Collateral Estoppel/Circuit Court Judgment - Back to Table of Contents - Back to WC Index
The doctrine of collateral estoppel did not apply to prevent plaintiff's common law action where the workers' compensation case was settled on review and dismissed with prejudice. The court found there was no final judgment on the merits. While the issues decided in the workers' compensation case were identical with the ones presented in the common law action, the plaintiff was not able to show a final judgment on the merits of the causation issue in the prior litigation. The finality requirement of the doctrine of collateral estoppel had not been met. Arnett v. Environmental Science & Engineering, Inc., 275 Ill. App. 3d 938, 657 N.E.2d 668, 212 Ill. Dec. 467 (3d Dist. 1995)

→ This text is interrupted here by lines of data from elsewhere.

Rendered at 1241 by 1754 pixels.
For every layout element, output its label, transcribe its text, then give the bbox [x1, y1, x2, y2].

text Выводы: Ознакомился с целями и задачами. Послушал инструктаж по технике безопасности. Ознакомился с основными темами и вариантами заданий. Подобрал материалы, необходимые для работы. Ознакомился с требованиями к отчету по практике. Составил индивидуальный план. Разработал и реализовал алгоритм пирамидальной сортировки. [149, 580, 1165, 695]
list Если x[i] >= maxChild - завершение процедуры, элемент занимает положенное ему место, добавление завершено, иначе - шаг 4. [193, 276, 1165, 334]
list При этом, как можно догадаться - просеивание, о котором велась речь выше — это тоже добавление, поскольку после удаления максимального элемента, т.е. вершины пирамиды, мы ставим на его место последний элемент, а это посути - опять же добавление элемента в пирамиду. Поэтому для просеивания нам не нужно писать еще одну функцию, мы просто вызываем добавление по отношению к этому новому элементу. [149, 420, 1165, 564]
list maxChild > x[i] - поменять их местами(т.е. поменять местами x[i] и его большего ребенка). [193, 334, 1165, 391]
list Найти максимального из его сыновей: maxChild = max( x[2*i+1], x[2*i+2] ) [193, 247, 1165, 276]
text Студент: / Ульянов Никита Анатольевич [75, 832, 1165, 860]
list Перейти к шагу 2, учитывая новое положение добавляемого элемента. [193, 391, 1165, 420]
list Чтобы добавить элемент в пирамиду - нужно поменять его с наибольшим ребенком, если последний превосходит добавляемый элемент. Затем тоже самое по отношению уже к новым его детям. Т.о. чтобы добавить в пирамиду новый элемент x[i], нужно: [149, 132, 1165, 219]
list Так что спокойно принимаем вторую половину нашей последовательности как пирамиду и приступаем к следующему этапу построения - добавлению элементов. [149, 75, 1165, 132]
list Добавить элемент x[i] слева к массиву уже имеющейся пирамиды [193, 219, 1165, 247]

Timeliness Of Appeal - Back to Table of Contents - Back to WC Index
Failure to file a petition for immediate review within 20 days of receipt of the decision deprives the circuit court of subject matter jurisdiction. The Industrial Commission is not required to compare addresses. Attorneys have an obligation to notify the Commission of a change of address. A copy of the Commissions decision was received at the former law office of petitioner's attorney. The attorney had not provided the Commission with a specific notice of his change of address. His failure to file within the 20 days due to confusion regarding his address made no difference. Frank v. Industrial Comm'n, 276 Ill. App. 3d 214, 658 N.E.2d 488, 213 Ill. Dec. 18 (4th Dist. 1995)

We recommend the entire opinion be read and counsel consulted concerning the effect these decisions may have upon your claims.